Can Crude Snap Out of Bear Market?
Monday, October 3, 2011
Crude Oil finds itself mired in a bear market, after closing more than 20% off of late April/early May highs. Traders have had little positive economic news to latch onto, especially in housing and employment. This paints a negative demand outlook. Couple this with lower growth forecasts for China, and it is not difficult to see why bulls have left the market. Technically, Crude Oil is in a textbook bear market, but there has not yet been a convincing downward breakout from the 2-month old trading range in which the market finds itself. The possibility of a downside breakout is probably more likely than a reversal at this point. Some traders may possibly wish to consider testing the bearish side of the market with a bear put spread. With implied volatility at high levels, vertical spreads are less costly than they historically have been. An example of such a spread could involve buying the November Crude Oil 80 put and selling the November 75 put, for a debit of 1.25, or $1,250. The trade risks the initial cost and has a maximum profit of $3,750 if the November futures settle below 75.00 at expiration.
Crude Oil futures remain mired in a slump, unable to gain any sort of traction due to a weak economic outlook. The US supply remains more than adequate at the moment, so many traders may shift their focus to economic data. This week is heavy with employment data, with the ADP Employment Change and Non-Farm Payroll data joining the weekly claims data. Funds have slashed their net long position by over 14,000 contracts, while some smaller specs have cut their net position by over 4,000 contracts. There is little chance of funds or specs changing their net positions ahead of the employment data. Many traders will likely also be focused on the EU meetings in Luxembourg , where the pan-European union will discuss the almost inevitable Greek default. Many speculators spear to have soured on Crude Oil, for the most part, and some net long holders of equities have also shorted the contract as a macro hedge. For Oil traders to regain the zeal seen earlier this year, there likely needs to be a sharp turnaround in economic sentiment.

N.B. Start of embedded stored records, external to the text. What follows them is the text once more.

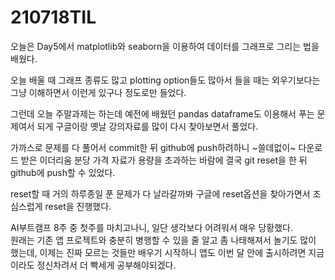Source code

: # 210718TIL

오늘은 Day5에서 matplotlib와 seaborn을 이용하여 데이터를 그래프로 그리는 법을 배웠다.  
  
오늘 배울 때 그래프 종류도 많고 plotting option들도 많아서 들을 때는 외우기보다는 그냥 이해하면서 이런게 있구나 정도로만 들었다.  
  
그런데 오늘 주말과제는 하는데 예전에 배웠던 pandas dataframe도 이용해서 푸는 문제여서 되게 구글이랑 옛날 강의자료를 많이 다시 찾아보면서 풀었다.  
  
가까스로 문제를 다 풀어서 commit한 뒤 github에 push하려하니 ~쓸데없이~ 다운로드 받은 이더리움 분당 가격 자료가 용량을 초과하는 바람에 결국 git reset을 한 뒤 github에 push할 수 있었다.  
  
reset할 때 거의 하루종일 푼 문제가 다 날라갈까봐 구글에 reset옵션을 찾아가면서 조심스럽게 reset을 진행했다.  
  
AI부트캠프 8주 중 첫주를 마치고나니, 일단 생각보다 어려워서 매우 당황했다.  
원래는 기존 앱 프로젝트와 충분히 병행할 수 있을 줄 알고 좀 나태해져서 놀기도 많이 했는데, 이제는 진짜 모르는 것들만 배우기 시작하니 앱도 이번 달 안에 출시하려면 지금이라도 정신차려서 더 빡세게 공부해야되겠다.
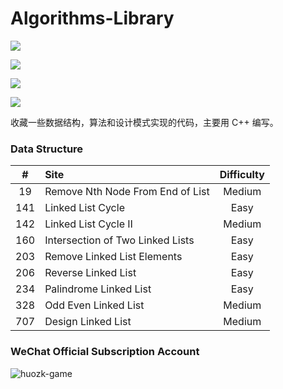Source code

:# Algorithms-Library

![](https://img.shields.io/badge/huozk-game-blue)

![](https://img.shields.io/badge/language-c%2B%2B-blue)

![](https://img.shields.io/twitter/follow/huozk0804?style=social)

![](https://img.shields.io/github/stars/huozk0804/Algorithms-Library?style=social)

收藏一些数据结构，算法和设计模式实现的代码，主要用 C++ 编写。

### Data Structure

|  #   | Site                             | Difficulty |
| :--: | :------------------------------- | :--------: |
|  19  | Remove Nth Node From End of List |   Medium   |
| 141  | Linked List Cycle                |    Easy    |
| 142  | Linked List Cycle Ⅱ              |   Medium   |
| 160  | Intersection of Two Linked Lists |    Easy    |
| 203  | Remove Linked List Elements      |    Easy    |
| 206  | Reverse Linked List              |    Easy    |
| 234  | Palindrome Linked List           |    Easy    |
| 328  | Odd Even Linked List             |   Medium   |
| 707  | Design Linked List               |   Medium   |

### WeChat Official Subscription Account

![huozk-game](https://static.huozk.com/person/wechat.jpg)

Turning to the November Crude Oil chart, we see prices lingering just below the 80.00 level. Thus far, the bears have not been able to push prices convincingly lower to signal a downside breakout from the 80-90 trading range. The recent failure to test the upper end of the trading range could be seen as a negative sign. The RSI is near oversold levels, which can be seen as somewhat supportive of prices in the near-term.